(Data records)
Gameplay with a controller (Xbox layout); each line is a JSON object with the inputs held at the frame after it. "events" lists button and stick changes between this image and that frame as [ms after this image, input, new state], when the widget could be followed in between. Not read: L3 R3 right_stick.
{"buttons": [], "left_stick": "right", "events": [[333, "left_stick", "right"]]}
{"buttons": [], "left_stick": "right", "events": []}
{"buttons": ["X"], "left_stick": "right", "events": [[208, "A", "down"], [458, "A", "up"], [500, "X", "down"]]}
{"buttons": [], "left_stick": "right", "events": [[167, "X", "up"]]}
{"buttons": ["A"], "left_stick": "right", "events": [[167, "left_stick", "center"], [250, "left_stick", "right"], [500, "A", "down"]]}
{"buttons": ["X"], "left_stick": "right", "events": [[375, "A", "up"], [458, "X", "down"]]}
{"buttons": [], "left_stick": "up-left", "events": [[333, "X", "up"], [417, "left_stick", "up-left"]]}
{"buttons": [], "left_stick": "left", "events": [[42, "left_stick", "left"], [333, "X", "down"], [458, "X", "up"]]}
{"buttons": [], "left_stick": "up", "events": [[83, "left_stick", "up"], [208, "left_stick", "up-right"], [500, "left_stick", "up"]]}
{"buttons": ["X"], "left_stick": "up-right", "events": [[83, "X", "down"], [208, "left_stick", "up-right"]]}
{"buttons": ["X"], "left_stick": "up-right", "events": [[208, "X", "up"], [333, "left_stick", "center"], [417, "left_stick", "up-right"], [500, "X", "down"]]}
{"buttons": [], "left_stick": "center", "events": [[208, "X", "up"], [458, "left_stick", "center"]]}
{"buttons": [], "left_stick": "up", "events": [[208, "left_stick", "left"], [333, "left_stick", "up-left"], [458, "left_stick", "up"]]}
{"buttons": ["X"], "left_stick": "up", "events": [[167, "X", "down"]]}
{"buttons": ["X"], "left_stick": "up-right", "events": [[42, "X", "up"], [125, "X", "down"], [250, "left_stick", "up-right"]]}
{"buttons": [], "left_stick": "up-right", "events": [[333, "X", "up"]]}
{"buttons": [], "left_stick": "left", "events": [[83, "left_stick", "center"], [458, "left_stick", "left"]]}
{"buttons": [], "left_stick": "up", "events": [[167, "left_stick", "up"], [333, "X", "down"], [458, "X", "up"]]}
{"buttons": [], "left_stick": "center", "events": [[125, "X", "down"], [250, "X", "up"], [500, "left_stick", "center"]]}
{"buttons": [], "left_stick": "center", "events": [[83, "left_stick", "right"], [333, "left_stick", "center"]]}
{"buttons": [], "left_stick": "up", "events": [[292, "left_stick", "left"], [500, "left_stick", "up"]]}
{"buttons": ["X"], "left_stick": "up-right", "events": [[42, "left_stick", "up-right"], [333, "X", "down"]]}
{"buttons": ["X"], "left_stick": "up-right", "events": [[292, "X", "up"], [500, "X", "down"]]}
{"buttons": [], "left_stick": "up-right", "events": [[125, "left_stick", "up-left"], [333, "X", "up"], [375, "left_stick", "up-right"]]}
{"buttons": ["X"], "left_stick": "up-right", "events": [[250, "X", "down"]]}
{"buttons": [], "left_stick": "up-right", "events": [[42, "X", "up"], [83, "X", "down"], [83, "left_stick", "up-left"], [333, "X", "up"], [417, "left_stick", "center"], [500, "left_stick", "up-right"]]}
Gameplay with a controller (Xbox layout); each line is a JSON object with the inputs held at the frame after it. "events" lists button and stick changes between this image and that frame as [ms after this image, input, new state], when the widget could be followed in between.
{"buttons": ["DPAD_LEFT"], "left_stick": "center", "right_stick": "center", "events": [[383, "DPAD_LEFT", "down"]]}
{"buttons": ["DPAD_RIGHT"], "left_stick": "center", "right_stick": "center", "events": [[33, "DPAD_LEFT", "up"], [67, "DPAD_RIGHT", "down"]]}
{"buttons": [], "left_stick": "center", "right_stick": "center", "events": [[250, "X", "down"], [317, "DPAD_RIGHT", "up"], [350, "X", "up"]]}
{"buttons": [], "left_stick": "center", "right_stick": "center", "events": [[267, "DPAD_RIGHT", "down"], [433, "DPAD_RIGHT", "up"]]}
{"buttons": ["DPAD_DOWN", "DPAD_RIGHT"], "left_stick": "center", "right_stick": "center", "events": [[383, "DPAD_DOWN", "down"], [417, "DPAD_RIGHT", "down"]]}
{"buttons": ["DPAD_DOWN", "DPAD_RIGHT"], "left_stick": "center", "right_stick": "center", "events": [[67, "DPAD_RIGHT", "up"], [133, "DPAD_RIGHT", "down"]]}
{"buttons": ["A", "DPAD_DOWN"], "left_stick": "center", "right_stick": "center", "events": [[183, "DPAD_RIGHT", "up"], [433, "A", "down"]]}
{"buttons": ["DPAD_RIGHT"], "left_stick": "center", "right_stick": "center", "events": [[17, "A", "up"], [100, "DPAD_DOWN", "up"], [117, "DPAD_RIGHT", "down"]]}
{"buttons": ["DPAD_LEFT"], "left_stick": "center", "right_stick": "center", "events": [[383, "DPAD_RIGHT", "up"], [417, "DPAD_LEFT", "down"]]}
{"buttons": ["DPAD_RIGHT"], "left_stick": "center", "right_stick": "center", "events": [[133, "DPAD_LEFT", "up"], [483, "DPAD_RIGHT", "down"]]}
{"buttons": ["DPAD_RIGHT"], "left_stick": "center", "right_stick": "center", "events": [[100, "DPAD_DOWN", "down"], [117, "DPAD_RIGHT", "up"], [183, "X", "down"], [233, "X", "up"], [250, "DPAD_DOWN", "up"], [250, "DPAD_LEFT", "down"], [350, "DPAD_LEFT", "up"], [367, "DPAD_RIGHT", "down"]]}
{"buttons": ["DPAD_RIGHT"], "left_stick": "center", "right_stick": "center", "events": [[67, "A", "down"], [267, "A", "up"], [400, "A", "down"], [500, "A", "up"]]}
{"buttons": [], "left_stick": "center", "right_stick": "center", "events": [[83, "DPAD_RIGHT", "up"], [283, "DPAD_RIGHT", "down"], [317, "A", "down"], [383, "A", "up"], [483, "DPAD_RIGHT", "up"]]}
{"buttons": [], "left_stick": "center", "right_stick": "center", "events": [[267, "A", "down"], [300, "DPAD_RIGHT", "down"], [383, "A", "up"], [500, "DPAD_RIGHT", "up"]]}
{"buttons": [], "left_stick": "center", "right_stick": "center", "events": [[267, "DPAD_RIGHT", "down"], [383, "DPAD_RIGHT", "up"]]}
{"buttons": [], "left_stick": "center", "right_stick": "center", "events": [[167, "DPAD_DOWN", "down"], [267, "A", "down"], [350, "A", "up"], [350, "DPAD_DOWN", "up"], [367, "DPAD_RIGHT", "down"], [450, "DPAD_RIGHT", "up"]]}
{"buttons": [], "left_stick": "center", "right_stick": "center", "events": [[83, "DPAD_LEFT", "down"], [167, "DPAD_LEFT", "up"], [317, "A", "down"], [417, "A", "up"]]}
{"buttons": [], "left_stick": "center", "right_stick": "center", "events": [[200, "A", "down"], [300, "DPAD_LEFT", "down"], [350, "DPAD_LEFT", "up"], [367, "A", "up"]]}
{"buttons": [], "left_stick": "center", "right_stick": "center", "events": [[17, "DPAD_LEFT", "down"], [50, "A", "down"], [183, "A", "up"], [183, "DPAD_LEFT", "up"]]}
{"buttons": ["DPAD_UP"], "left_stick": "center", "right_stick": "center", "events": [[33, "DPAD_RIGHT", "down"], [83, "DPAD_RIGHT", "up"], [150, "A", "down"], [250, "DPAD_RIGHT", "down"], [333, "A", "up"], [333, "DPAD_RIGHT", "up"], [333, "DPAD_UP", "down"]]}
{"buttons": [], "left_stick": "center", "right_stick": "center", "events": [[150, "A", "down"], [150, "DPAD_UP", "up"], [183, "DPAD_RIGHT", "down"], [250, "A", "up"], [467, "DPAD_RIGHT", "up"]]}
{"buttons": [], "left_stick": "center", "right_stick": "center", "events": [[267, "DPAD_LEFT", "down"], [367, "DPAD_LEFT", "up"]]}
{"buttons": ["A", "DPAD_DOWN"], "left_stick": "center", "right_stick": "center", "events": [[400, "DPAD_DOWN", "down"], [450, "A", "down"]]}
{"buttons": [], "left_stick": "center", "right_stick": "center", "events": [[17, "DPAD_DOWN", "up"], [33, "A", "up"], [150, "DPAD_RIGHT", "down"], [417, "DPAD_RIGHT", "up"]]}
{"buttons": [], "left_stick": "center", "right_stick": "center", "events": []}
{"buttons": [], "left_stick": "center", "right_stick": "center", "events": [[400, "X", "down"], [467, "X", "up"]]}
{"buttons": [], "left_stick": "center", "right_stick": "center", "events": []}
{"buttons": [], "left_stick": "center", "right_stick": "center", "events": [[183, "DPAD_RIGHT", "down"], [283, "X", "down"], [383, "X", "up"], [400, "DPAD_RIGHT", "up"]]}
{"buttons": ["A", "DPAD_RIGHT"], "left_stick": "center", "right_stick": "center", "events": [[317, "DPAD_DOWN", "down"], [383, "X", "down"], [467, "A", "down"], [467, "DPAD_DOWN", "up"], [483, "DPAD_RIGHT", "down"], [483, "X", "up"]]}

(Instructions for the task)
Give only a number, namely how many lines in the entries above hold the word "state".

(Answer section)
2